The R3 Program channels 25% of Illinois cannabis tax revenue into communities harmed by the War on Drugs. Chaired by Lt. Gov. Juliana Stratton and administered by ICJIA, the program has distributed over $280 million to 300+ organizations for violence prevention, reentry services, youth development, and economic investment.

Last verified: March 2026

What the R3 Program Is

The Restore, Reinvest, and Renew (R3) Program is Illinois's signature cannabis reinvestment initiative. Written into the Cannabis Regulation and Tax Act, R3 receives 25% of all cannabis tax revenue — making it one of the largest dedicated cannabis-to-community funding streams in the country. The program is chaired by Lieutenant Governor Juliana Stratton and administered by the Illinois Criminal Justice Information Authority (ICJIA).

Funding Categories

R3 distributes grants across five priority areas:

Priority Area Examples
Violence Prevention Community intervention programs, anti-violence outreach, conflict mediation
Reentry Services Housing, employment, and support for formerly incarcerated individuals
Youth Development After-school programs, mentorship, educational support
Economic Development Job training, small business support, workforce development
Legal Aid Expungement assistance, civil legal services, record clearing

Eligible Areas

R3 funding targets communities identified through data on gun injuries, child poverty, unemployment, and prison commitment rates. These are not arbitrary designations — they map directly to the neighborhoods that experienced the most aggressive cannabis enforcement during prohibition. Chicago's South and West sides, East St. Louis, Rockford, and Peoria are among the most heavily funded areas.

$280M+
Distributed
300+
Organizations
25%
of Tax Revenue
5
Priority Areas

How R3 Compares Nationally

Most states that legalize cannabis direct revenue to general funds, education, or substance abuse programs. Few match Illinois's commitment to reinvesting in communities harmed by prohibition. At 25% of all cannabis tax revenue, R3 is among the largest such programs in the country. For context: Colorado directs about 15% to public schools, Michigan sends 35% to schools but nothing earmarked for equity, and Ohio's legislature stripped all social equity funding from its voter-approved allocation.

The scale is significant. With $1.7–$1.9 billion in total tax revenue through FY2024, the 25% R3 share translates to more than $280 million distributed to over 300 organizations. No other state has channeled this volume of cannabis revenue directly to impacted communities through a single program.

Criticism and Complexity

R3 is not without critics. Some argue the application process is too bureaucratic, favoring established nonprofits over grassroots organizations. Others note that $280 million, while substantial, represents a fraction of the economic damage caused by decades of targeted enforcement in these same communities. The program's success depends not just on dollars distributed but on whether those dollars produce measurable improvements in violence, poverty, and opportunity in the communities they target.

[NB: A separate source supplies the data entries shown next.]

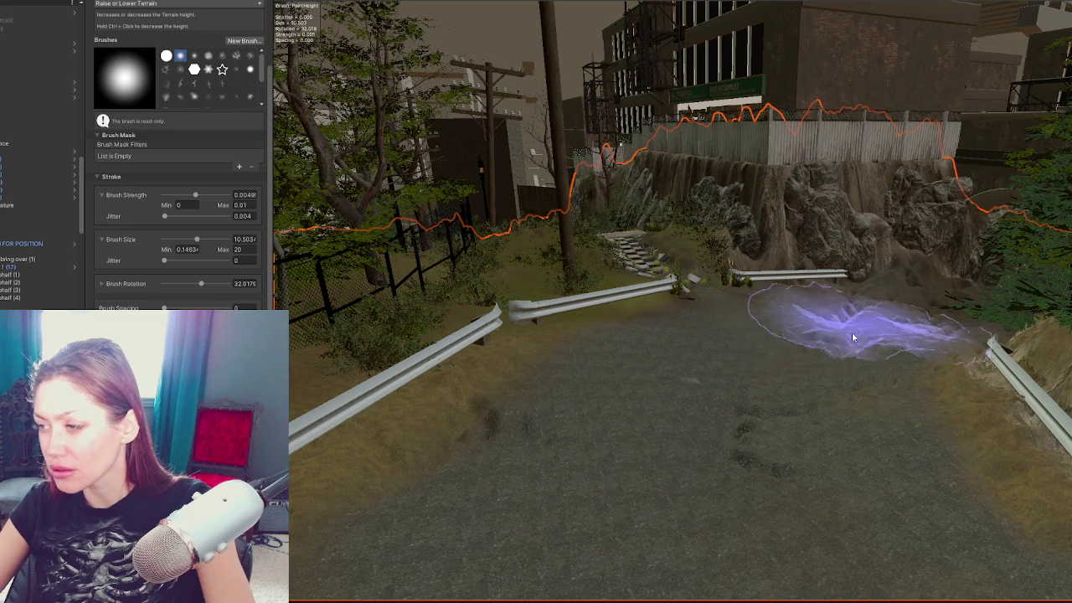
{"action": "mouse_move", "coordinate": [722, 446]}
{"action": "left_mouse_down"}
{"action": "mouse_move", "coordinate": [685, 444]}
{"action": "mouse_move", "coordinate": [723, 354]}
{"action": "mouse_move", "coordinate": [690, 371]}
{"action": "mouse_move", "coordinate": [348, 301]}
{"action": "mouse_move", "coordinate": [671, 381]}
{"action": "left_mouse_up"}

R3 = 25% of Every Cannabis Dollar

Every legal cannabis purchase in Illinois automatically directs 25% of the tax revenue to the R3 Program. That means a consumer paying $50 in taxes on a dispensary purchase is contributing roughly $12.50 to violence prevention, reentry services, youth development, economic investment, or legal aid in communities disproportionately impacted by cannabis enforcement.